I wish I’d been at Fenway Park last night, an admission that’s not easy for a Yankee fan to spit out. But at least I could’ve watched the game without having to retch through the worst baseball sell-out since the Black Sox Scandal of 1919. If you caught Taco Bell’s painfully strained promotion during Fox’s broadcast of the game, you’ll sympathize completely. Normally I’d rather tongue-kiss David Ortiz than set foot in a gloating Red Sox Nation during a World Series. But I’ll take Schilling over that sort of shilling any day of the baseball calendar.
Here’s what happened: With the Red Sox ahead by just one run, the heart of the Rockies’ lineup was coming up to bat. At that very moment, Fox commentator Joe Buck alerted us that we were going to hear an earlier-recorded snippet of conversation from a mic’d-up Royce Clayton, a second-string shortstop for the BoSox. For the benefit of the non-baseball fans among you: That’d be like “60 Minutes” interrupting an interview with Osama Bin Laden to cover a cat stuck in a tree.
“Hey, you like Taco Bell?,” Clayton asked Red Sox rookie Jacoby Ellsbury, who looked about as engaged as a 4-year-old in church. Clayton proceeded to explain that Taco Bell would give free tacos “to every person in the country” if a player on either team stole a base that night. “America’s depending on you,” he informed his young teammate.
Cut back to Buck, narrating a clip of Ellsbury stealing a base earlier in the game. Buck, one of the most respected commentators in sports, then informed the audience that the free tacos would be available next Tuesday between 2 and 5.
Say it ain’t so, Joe.
And tell us you’re not going to play along any further than that.
But he does. Matt Holliday, the Rockies’ best hitter, rips a single to set up a possible rally for the Rocks. Now Buck segues us to in-the-stands commentator Chris Myers, who’s sitting with Taco Bell chief operating officer Rob Savage. Myers articulates THE question on the minds of baseball fans at that moment: How can Taco Bell afford to give everyone in America a taco, when that has to cost millions?
“It’s all for our customers,” for whom every taco will be “made fresh for you,” Savage somberly replies.
Myers then presents Savage with a takeout container of (presumably New England) chowder inside a Taco Bell bag, and scars young baseball fans forever by closing with, “We’re thinking outside the bun.”
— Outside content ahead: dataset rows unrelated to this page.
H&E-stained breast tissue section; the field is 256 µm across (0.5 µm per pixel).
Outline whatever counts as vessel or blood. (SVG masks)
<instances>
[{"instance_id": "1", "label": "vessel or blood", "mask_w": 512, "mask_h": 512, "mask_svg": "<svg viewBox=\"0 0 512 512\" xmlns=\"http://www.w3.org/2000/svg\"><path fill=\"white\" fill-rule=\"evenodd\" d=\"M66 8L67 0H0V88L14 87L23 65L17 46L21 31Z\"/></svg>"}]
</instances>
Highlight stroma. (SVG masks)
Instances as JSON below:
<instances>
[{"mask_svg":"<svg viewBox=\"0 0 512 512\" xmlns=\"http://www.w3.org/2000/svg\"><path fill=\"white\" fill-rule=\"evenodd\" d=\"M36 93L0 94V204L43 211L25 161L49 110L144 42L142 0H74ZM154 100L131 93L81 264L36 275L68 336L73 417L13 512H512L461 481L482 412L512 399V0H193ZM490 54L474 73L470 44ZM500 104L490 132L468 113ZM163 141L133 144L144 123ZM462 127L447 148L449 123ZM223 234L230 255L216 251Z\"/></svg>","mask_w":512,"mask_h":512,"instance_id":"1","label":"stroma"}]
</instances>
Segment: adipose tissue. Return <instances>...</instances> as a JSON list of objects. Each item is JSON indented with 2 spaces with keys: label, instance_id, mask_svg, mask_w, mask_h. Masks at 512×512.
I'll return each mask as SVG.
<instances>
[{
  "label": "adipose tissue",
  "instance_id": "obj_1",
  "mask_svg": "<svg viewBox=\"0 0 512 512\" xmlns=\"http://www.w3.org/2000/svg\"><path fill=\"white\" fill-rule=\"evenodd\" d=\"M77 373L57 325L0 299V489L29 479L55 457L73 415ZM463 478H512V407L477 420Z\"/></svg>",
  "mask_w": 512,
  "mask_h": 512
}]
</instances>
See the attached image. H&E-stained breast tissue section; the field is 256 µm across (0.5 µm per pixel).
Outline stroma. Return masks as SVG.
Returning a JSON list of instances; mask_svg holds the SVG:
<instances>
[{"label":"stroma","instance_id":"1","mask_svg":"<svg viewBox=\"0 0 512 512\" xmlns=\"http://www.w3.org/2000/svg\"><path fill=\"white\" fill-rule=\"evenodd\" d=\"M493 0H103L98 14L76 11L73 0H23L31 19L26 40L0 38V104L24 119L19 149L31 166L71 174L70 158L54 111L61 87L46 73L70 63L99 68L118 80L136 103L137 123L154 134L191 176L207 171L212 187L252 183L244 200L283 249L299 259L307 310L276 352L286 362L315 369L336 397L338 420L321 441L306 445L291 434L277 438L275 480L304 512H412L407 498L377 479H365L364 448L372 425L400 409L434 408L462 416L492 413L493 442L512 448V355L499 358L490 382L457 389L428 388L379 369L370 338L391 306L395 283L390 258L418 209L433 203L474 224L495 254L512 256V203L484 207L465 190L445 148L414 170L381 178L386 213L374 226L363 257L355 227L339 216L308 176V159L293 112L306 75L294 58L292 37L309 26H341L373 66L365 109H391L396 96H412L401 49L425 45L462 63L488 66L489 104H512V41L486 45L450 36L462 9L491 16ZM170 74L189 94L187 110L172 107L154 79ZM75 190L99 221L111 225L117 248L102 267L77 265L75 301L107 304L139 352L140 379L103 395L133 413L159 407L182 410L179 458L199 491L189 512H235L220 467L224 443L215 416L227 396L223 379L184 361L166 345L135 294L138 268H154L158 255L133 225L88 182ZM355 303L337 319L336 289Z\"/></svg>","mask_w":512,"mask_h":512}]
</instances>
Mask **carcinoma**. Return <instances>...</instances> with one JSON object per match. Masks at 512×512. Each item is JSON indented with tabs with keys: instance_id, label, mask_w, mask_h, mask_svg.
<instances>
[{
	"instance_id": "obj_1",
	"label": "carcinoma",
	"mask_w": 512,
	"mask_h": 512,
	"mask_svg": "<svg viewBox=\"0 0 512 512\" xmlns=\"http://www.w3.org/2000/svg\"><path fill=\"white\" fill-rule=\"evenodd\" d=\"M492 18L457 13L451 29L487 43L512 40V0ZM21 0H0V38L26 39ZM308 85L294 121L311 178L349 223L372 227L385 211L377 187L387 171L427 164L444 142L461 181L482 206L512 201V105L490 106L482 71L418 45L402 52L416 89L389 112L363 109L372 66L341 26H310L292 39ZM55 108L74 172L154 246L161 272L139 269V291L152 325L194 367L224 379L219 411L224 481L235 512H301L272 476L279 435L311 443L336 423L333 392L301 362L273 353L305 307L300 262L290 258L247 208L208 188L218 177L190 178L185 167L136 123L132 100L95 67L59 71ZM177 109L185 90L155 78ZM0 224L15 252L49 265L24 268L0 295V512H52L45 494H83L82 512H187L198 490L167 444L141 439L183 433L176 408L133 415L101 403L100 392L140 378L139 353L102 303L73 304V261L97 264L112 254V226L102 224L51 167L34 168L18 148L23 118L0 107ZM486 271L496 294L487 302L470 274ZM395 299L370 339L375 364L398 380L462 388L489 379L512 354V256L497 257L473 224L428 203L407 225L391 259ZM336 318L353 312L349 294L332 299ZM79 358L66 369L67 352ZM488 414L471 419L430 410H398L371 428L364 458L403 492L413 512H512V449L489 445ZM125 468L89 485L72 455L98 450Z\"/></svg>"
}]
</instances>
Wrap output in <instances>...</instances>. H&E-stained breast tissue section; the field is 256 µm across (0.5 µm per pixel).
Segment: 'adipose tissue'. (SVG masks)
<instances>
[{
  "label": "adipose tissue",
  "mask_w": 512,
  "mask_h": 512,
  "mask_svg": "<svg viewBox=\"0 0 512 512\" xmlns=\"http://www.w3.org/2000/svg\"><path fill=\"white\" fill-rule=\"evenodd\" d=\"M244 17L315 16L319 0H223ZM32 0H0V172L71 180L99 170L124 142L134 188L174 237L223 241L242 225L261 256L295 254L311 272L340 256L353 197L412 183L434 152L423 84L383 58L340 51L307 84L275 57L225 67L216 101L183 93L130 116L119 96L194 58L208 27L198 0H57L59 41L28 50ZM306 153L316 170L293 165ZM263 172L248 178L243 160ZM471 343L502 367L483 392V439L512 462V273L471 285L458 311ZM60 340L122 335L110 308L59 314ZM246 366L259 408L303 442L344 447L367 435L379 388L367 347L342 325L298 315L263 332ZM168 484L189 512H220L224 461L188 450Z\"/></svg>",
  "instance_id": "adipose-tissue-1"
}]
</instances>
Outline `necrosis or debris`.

Buck, having found his conscience again, offers an obviously sarcastic, “Chris, great work.” At which point booth mate Tim McCarver burst out laughing. “From Schilling to shilling,” he quips, and both broadcasters resume calling a game then being pitched by Red Sox legend Curt Schilling.
It’s essential that restaurant marketers find new ways of reaching an audience that’s drifting away from traditional media. But the goal is to engage that hipper, more irreverent crowd, not to alienate it with a heavy-handed plug of that sort. Even co-conspirators like Buck and Myers seemed embarrassed to be associated with something that clunky. Used-car salesmen were probably cringing.
On Thursday afternoon, Applebee’s announced that it had chosen an apple as its new pitchwoman. A few hours later, Taco Bell and Fox reached for a lemon.